Ma philosophie ne m'avait pas préparé à ces funérailles nationales de notre Johnny. J'ai essayé de les fuir pendant toute la journée, mais toutes les chaines d'info, sans la plus petite exception, m'ont poursuivi de zapping en zapping*. Même à cette heure, où tout est fini, nos journalistes glosent à tout va.

Mais je rapproche ce grand rassemblement national à ceux qui ont suivi les plus atroces attentats commis sur notre sol, contre ceux qui avaient la malchance d'être là. C'était, aussi, des grand-messes, mais toutes religions mêlées, dont les représentants désavouaient les meurtres, ne leur accordaient aucune excuse. 

Même si, dans leur premier mouvement, les musulmans avaient été choqués par les caricatures du journal satirique, souvent installé sur ce créneau, le plus grand nombre, des adultes, avaient été horrifiés par la vengeance des fanatiques, se réclamant de l'État Islamique. La raison s'imposait à eux. Rien de bon, pour leur communauté, ne pouvait déboucher d'une guerre civile, qui aurait révélé la faiblesse de la partie musulmane.

Je ne pouvais imaginer la déification de notre chanteur. Il avait été adulé par la génération de mes enfants, peut-être par mes petits enfants, mais n'était jamais l'objet de discussions fiévreuses, ou enthousiastes. Il ne m'est jamais arrivé de désirer l'écouter la durée d'un concert. Son chant "prenait aux tripes", mais je n'en ai jamais redemandé.

Mon premier sentiment en voyant l'engagement spectaculaire de notre jeune Président de la République, a été de lui affecter une signification politique, rallier les fans du rockeur.

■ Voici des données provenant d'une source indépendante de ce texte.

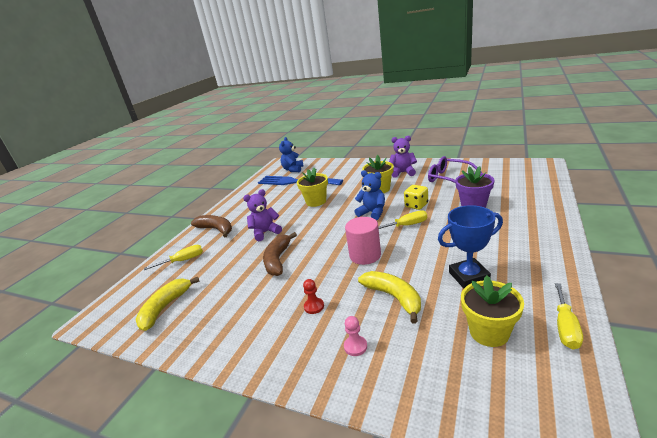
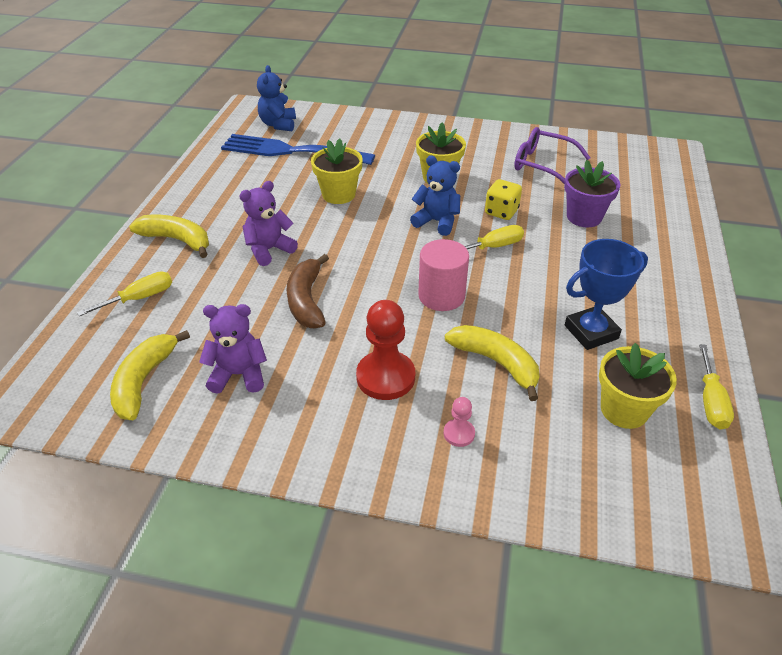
camera: 15 degrees left, 15 degrees up
brown banana [191,215,232,238] -> yellow banana [129,215,209,258]
red pawn [303,279,324,314] -> red pawn [356,300,415,400], size x2.03
purple teddy bear [389,136,417,177] -> purple teddy bear moved to [199,304,267,394]

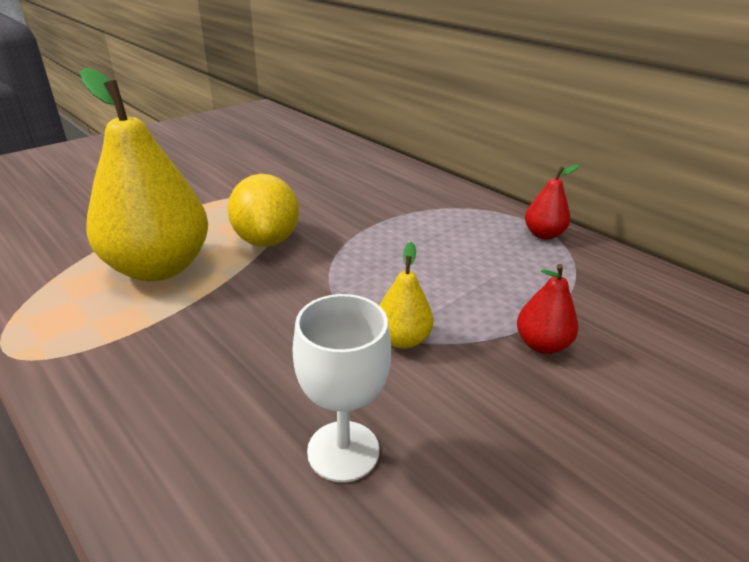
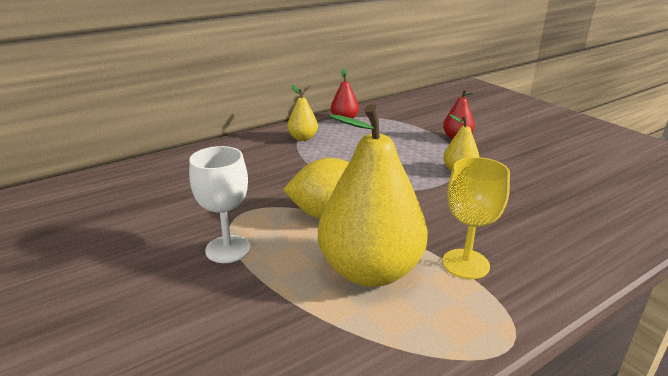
camera: 80 degrees left, 5 degrees down
white goblet [292,294,391,482] -> white goblet moved to [189,146,251,263]
none -> yellow pear [287,85,318,141]
none -> yellow goblet [442,157,510,279]

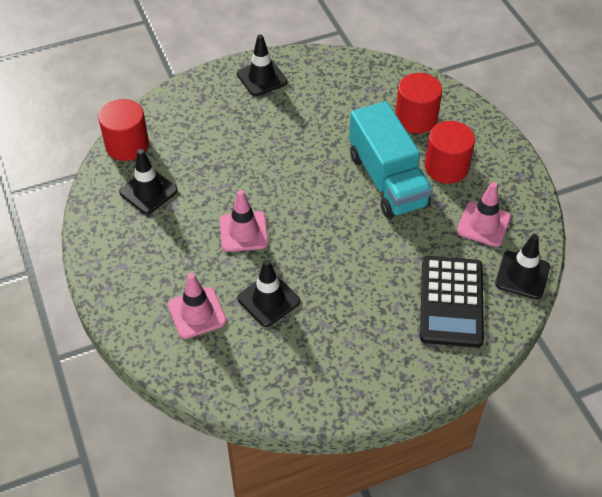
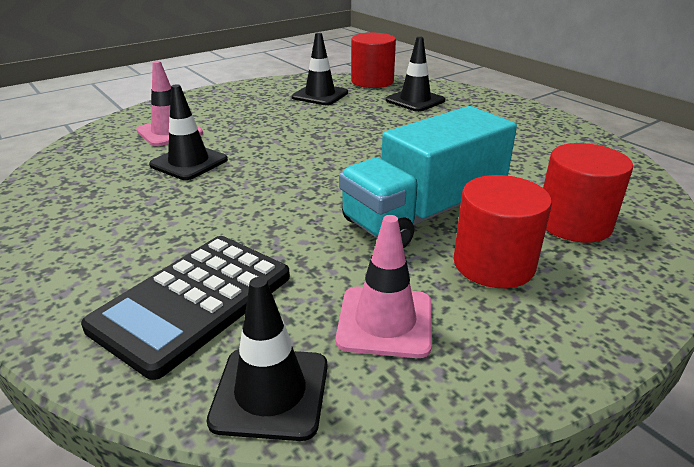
camera: 75 degrees right, 20 degrees down
pink traffic cone [220,190,268,252] -> none
black traffic cone [237,34,287,96] -> black traffic cone moved to [386,37,446,112]
black calculator [420,256,484,348] -> black calculator turned 45 degrees counterclockwise [81,236,290,380]

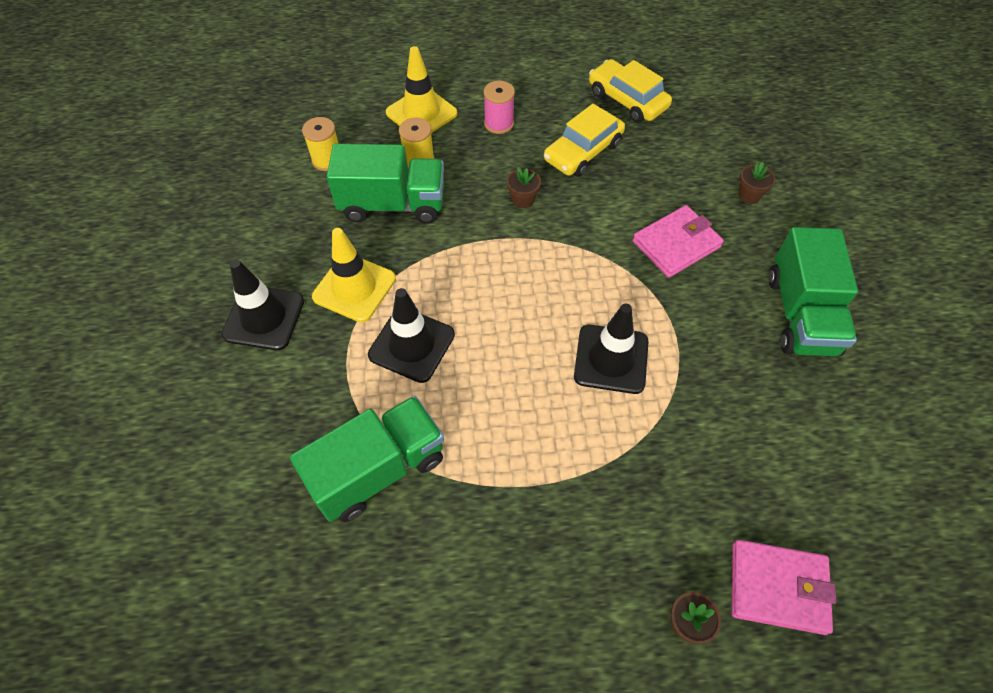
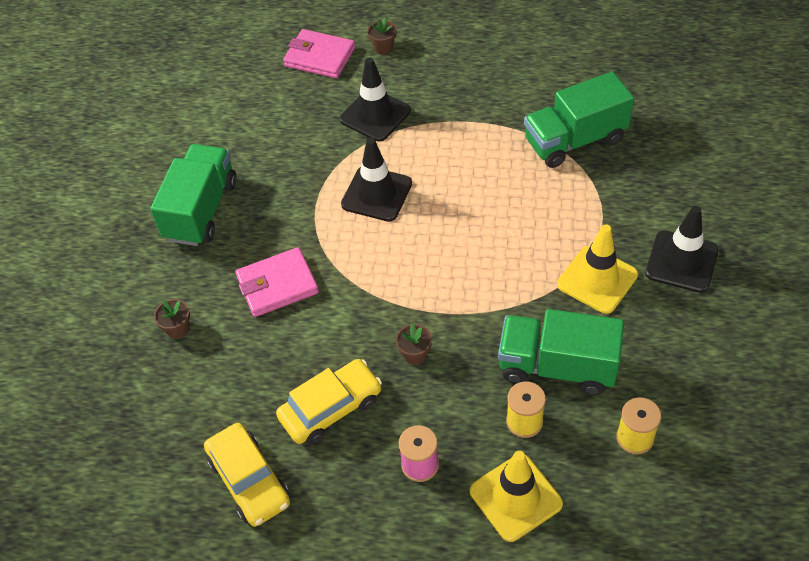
camera: 165 degrees left, 5 degrees down
black traffic cone [368,288,455,383] -> black traffic cone moved to [340,57,411,141]

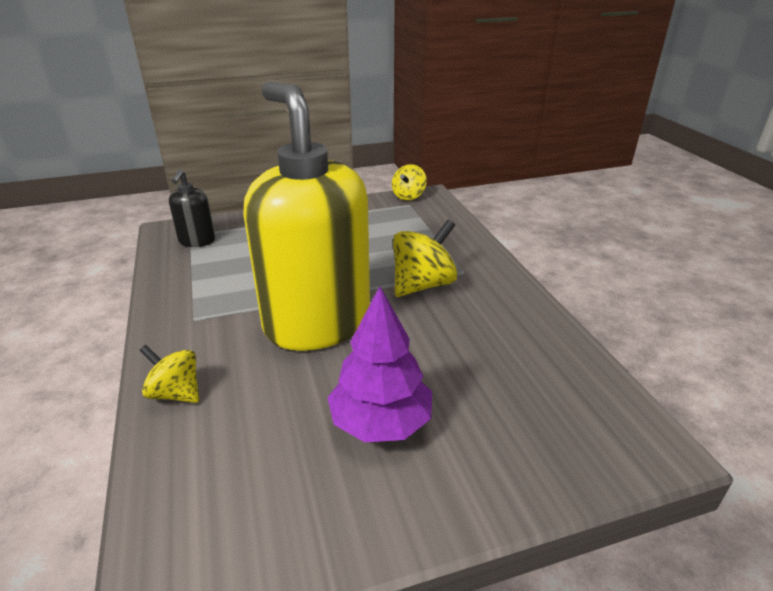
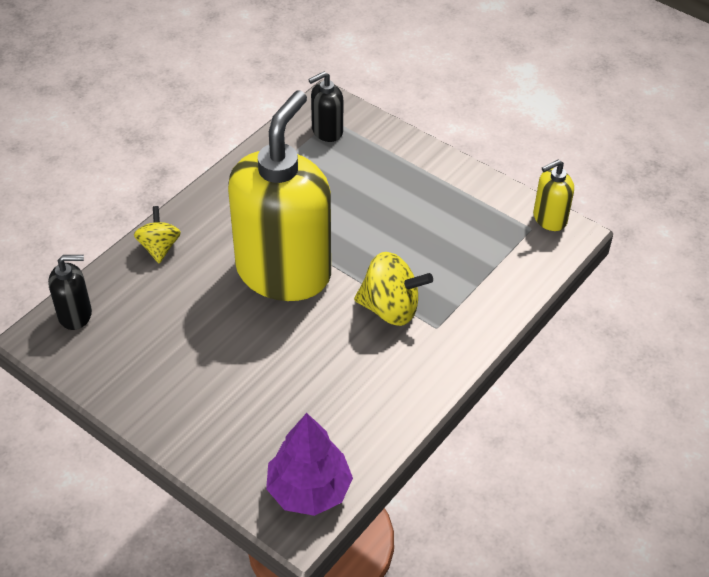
camera: 55 degrees right, 15 degrees up
purple tree [327,287,432,442] -> purple tree moved to [266,413,353,516]
yellow spinning top [392,164,427,200] -> yellow soap dispenser [533,159,574,231]
none -> black soap dispenser [48,255,92,330]

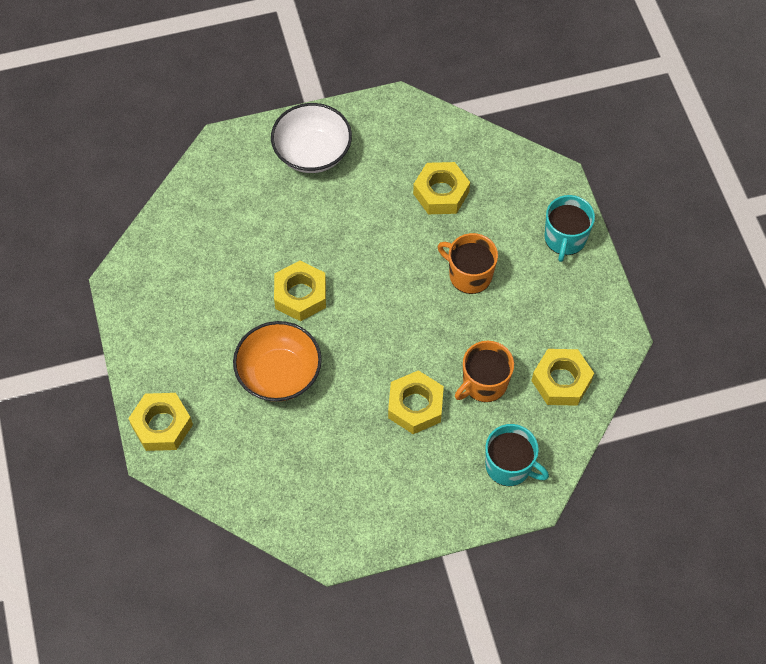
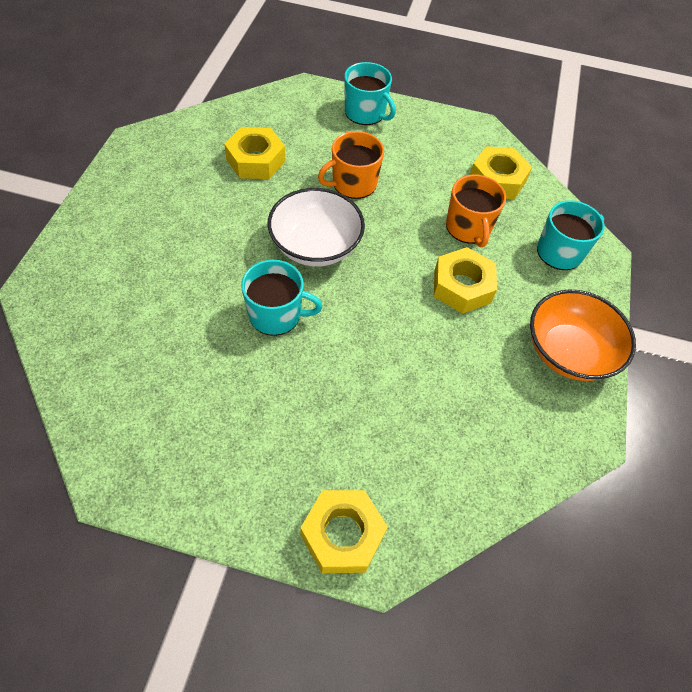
camera: 65 degrees left, 5 degrees down
orange bowl [233,321,322,402] -> orange bowl moved to [530,289,636,381]
white bowl [271,103,352,173] -> white bowl moved to [268,188,365,267]
yellow nut [274,261,326,321] -> turquoise mug [241,260,322,336]

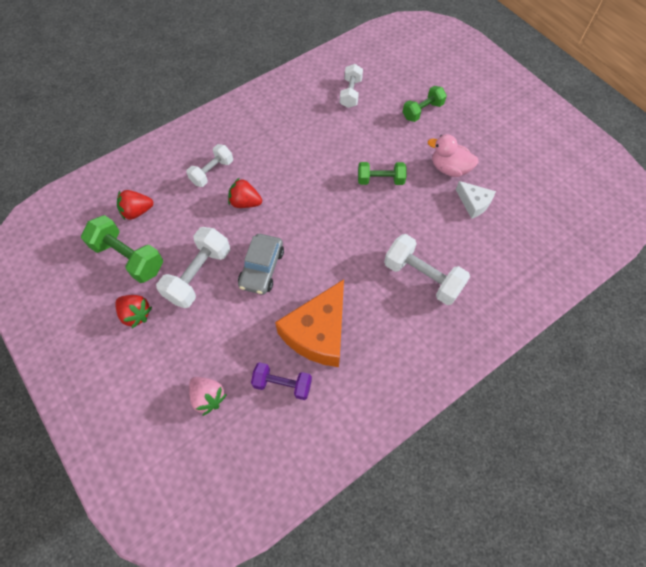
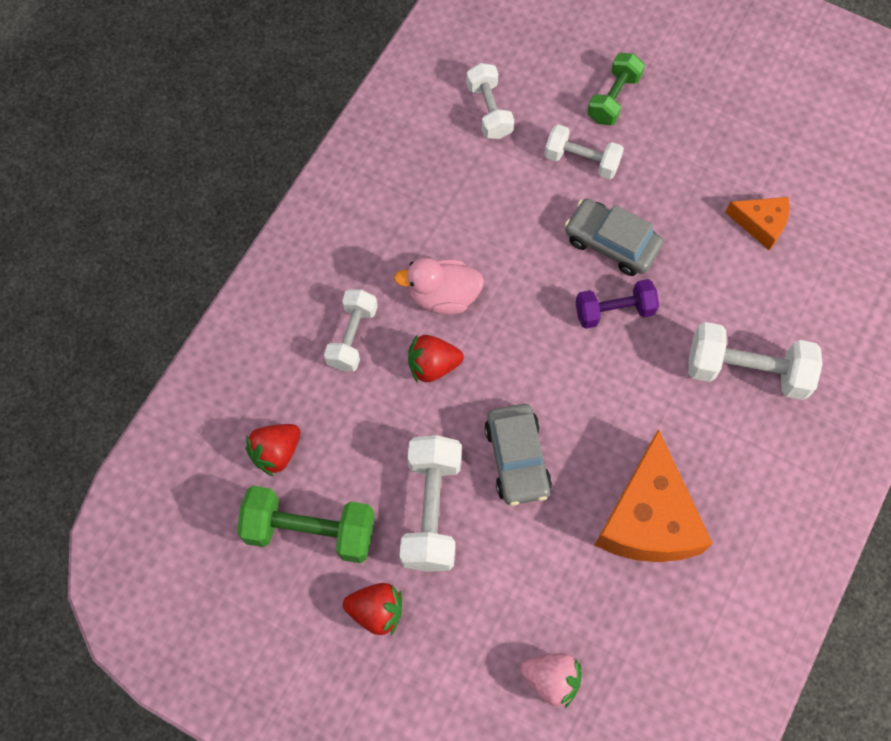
camera: 25 degrees left, 5 degrees up
purple dumbbell [251,362,312,400] -> purple dumbbell moved to [575,279,659,329]
green dumbbell [358,162,407,185] -> grey car [565,199,663,276]
pink duck [428,134,479,177] -> pink duck moved to [394,258,484,315]
white cheese [456,181,496,219] -> orange cheese [725,197,790,250]
none -> white dumbbell [544,124,624,179]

Mais le fleuve des commentaires m'a apporté l'information-clé. Johnny Halliday, intéressé depuis toujours par la politique et ses acteurs, avait fait une démarche d'approbation et de soutien auprès d' Emmanuel Macron, dont la réaction a été réciproque et passionnée."Ils" étaient faits pour s'entendre. C'est très sincèrement que le Président Macron a éprouvé la peine de voir "partir" l'ami chanteur, et a rejoint les foules d'admirateurs. Auxquels il a offert ces funérailles grandioses et ferventes, leur participation sans limites. Ce samedi 9 Décembre(2017), a été celui de Johnny Halliday, adulé par tout un pays, des plus modestes à son Président, en personne, simple comme un ami de toujours.

Il faut en prendre acte, accorder à notre plus haut responsable l'humanité, qu'on imagine mise au coffre fort.

Certes, notre Président est resté sobre et digne, mais pas froid, bien présent, d'un bout à l'autre de l'interminable cérémonie. Malgré l'ingratitude habituelle de notre peuple envers ses élus de ce rang, ils ne pourront pas  oublier sa présence au milieu d'eux, durant toute cette journée.

Ce n'est pas par calcul qu'Emmanuel Macron a offert ces obsèques à la famille et aux fidèles admirateurs de Johnny Halliday. Il rendait l'amitié spontanée et sincère que le chanteur lui avait apportée. Il révèle, en même temps(!), sa capacité de reconnaissance, d'amitié franche et fidèle, malgré sa durée bien courte.

Mais elle devrait** imposer à l'opinion, facilement haineuse, féroce, la reconnaissance des qualités humaines de son jeune Président. Sa popularité devra gagner plusieurs points solides.

Sceptique

*Je ne connais que ce néologisme anglo-saxon pour signifier les exploits de la télé-commande.

**Le conditionnel, forme prudente de l'emploi d'un verbe, s'impose.